Task: Render every line of the entries below as a JSON list of strings, one string per line, with blank lines omitted.

-- Start of Data entries --

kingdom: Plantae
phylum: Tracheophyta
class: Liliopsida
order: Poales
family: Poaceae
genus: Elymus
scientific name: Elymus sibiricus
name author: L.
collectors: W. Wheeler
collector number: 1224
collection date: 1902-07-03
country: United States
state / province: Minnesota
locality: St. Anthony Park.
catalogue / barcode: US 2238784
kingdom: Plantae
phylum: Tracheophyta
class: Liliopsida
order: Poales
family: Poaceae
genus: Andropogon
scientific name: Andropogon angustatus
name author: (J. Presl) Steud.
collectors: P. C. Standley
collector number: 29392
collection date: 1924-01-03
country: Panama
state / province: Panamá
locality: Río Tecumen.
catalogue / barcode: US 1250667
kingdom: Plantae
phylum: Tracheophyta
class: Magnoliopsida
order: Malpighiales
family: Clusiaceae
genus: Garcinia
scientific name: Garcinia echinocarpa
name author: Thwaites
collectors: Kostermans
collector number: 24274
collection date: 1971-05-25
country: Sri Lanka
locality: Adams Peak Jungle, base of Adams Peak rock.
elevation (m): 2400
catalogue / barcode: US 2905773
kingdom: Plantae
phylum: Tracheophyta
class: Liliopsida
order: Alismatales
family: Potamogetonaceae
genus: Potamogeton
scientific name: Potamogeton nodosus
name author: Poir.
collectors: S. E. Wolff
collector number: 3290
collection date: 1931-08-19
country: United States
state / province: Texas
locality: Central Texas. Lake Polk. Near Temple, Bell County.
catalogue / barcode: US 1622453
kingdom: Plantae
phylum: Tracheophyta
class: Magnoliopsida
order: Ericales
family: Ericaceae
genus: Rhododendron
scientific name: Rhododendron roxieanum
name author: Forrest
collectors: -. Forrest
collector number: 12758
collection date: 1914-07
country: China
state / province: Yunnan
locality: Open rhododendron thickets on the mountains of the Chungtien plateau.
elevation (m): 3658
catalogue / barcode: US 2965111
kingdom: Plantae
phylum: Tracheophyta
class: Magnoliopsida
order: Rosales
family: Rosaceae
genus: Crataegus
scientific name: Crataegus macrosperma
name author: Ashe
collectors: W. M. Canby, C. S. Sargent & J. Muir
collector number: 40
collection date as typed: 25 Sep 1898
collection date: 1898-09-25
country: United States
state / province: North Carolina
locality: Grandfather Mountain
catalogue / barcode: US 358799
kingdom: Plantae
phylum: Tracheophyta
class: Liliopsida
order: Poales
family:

-- End of Data entries --

Result for this task:
[
  "kingdom: Plantae",
  "phylum: Tracheophyta",
  "class: Liliopsida",
  "order: Poales",
  "family: Poaceae",
  "genus: Elymus",
  "scientific name: Elymus sibiricus",
  "name author: L.",
  "collectors: W. Wheeler",
  "collector number: 1224",
  "collection date: 1902-07-03",
  "country: United States",
  "state / province: Minnesota",
  "locality: St. Anthony Park.",
  "catalogue / barcode: US 2238784",
  "kingdom: Plantae",
  "phylum: Tracheophyta",
  "class: Liliopsida",
  "order: Poales",
  "family: Poaceae",
  "genus: Andropogon",
  "scientific name: Andropogon angustatus",
  "name author: (J. Presl) Steud.",
  "collectors: P. C. Standley",
  "collector number: 29392",
  "collection date: 1924-01-03",
  "country: Panama",
  "state / province: Panamá",
  "locality: Río Tecumen.",
  "catalogue / barcode: US 1250667",
  "kingdom: Plantae",
  "phylum: Tracheophyta",
  "class: Magnoliopsida",
  "order: Malpighiales",
  "family: Clusiaceae",
  "genus: Garcinia",
  "scientific name: Garcinia echinocarpa",
  "name author: Thwaites",
  "collectors: Kostermans",
  "collector number: 24274",
  "collection date: 1971-05-25",
  "country: Sri Lanka",
  "locality: Adams Peak Jungle, base of Adams Peak rock.",
  "elevation (m): 2400",
  "catalogue / barcode: US 2905773",
  "kingdom: Plantae",
  "phylum: Tracheophyta",
  "class: Liliopsida",
  "order: Alismatales",
  "family: Potamogetonaceae",
  "genus: Potamogeton",
  "scientific name: Potamogeton nodosus",
  "name author: Poir.",
  "collectors: S. E. Wolff",
  "collector number: 3290",
  "collection date: 1931-08-19",
  "country: United States",
  "state / province: Texas",
  "locality: Central Texas. Lake Polk. Near Temple, Bell County.",
  "catalogue / barcode: US 1622453",
  "kingdom: Plantae",
  "phylum: Tracheophyta",
  "class: Magnoliopsida",
  "order: Ericales",
  "family: Ericaceae",
  "genus: Rhododendron",
  "scientific name: Rhododendron roxieanum",
  "name author: Forrest",
  "collectors: -. Forrest",
  "collector number: 12758",
  "collection date: 1914-07",
  "country: China",
  "state / province: Yunnan",
  "locality: Open rhododendron thickets on the mountains of the Chungtien plateau.",
  "elevation (m): 3658",
  "catalogue / barcode: US 2965111",
  "kingdom: Plantae",
  "phylum: Tracheophyta",
  "class: Magnoliopsida",
  "order: Rosales",
  "family: Rosaceae",
  "genus: Crataegus",
  "scientific name: Crataegus macrosperma",
  "name author: Ashe",
  "collectors: W. M. Canby, C. S. Sargent & J. Muir",
  "collector number: 40",
  "collection date as typed: 25 Sep 1898",
  "collection date: 1898-09-25",
  "country: United States",
  "state / province: North Carolina",
  "locality: Grandfather Mountain",
  "catalogue / barcode: US 358799",
  "kingdom: Plantae",
  "phylum: Tracheophyta",
  "class: Liliopsida",
  "order: Poales",
  "family:"
]